→ **Exercise requirements**:
Present the lines below as a numbered list, skipping any blank ones, and please leave the pictures out of your answer.

Collected data:
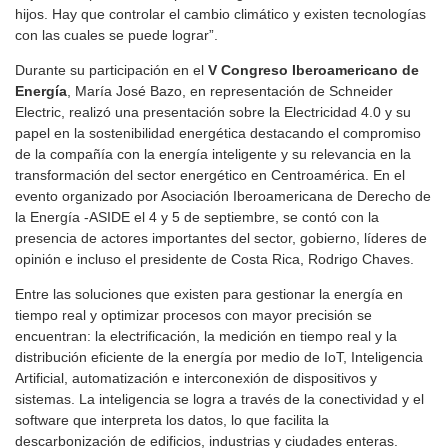
hijos. Hay que controlar el cambio climático y existen tecnologías
con las cuales se puede lograr”.
Durante su participación en el
V Congreso Iberoamericano de
Energía
, María José Bazo, en representación de Schneider
Electric, realizó una presentación sobre la Electricidad 4.0 y su
papel en la sostenibilidad energética destacando el compromiso
de la compañía con la energía inteligente y su relevancia en la
transformación del sector energético en Centroamérica. En el
evento organizado por Asociación Iberoamericana de Derecho de
la Energía -ASIDE el 4 y 5 de septiembre, se contó con la
presencia de actores importantes del sector, gobierno, líderes de
opinión e incluso el presidente de Costa Rica, Rodrigo Chaves.
Entre las soluciones que existen para gestionar la energía en
tiempo real y optimizar procesos con mayor precisión se
encuentran: la electrificación, la medición en tiempo real y la
distribución eficiente de la energía por medio de IoT, Inteligencia
Artificial, automatización e interconexión de dispositivos y
sistemas. La inteligencia se logra a través de la conectividad y el
software que interpreta los datos, lo que facilita la
descarbonización de edificios, industrias y ciudades enteras.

→ **Written answer**:
1. hijos. Hay que controlar el cambio climático y existen tecnologías
2. con las cuales se puede lograr”.
3. Durante su participación en el
4. V Congreso Iberoamericano de
5. Energía
6. , María José Bazo, en representación de Schneider
7. Electric, realizó una presentación sobre la Electricidad 4.0 y su
8. papel en la sostenibilidad energética destacando el compromiso
9. de la compañía con la energía inteligente y su relevancia en la
10. transformación del sector energético en Centroamérica. En el
11. evento organizado por Asociación Iberoamericana de Derecho de
12. la Energía -ASIDE el 4 y 5 de septiembre, se contó con la
13. presencia de actores importantes del sector, gobierno, líderes de
14. opinión e incluso el presidente de Costa Rica, Rodrigo Chaves.
15. Entre las soluciones que existen para gestionar la energía en
16. tiempo real y optimizar procesos con mayor precisión se
17. encuentran: la electrificación, la medición en tiempo real y la
18. distribución eficiente de la energía por medio de IoT, Inteligencia
19. Artificial, automatización e interconexión de dispositivos y
20. sistemas. La inteligencia se logra a través de la conectividad y el
21. software que interpreta los datos, lo que facilita la
22. descarbonización de edificios, industrias y ciudades enteras.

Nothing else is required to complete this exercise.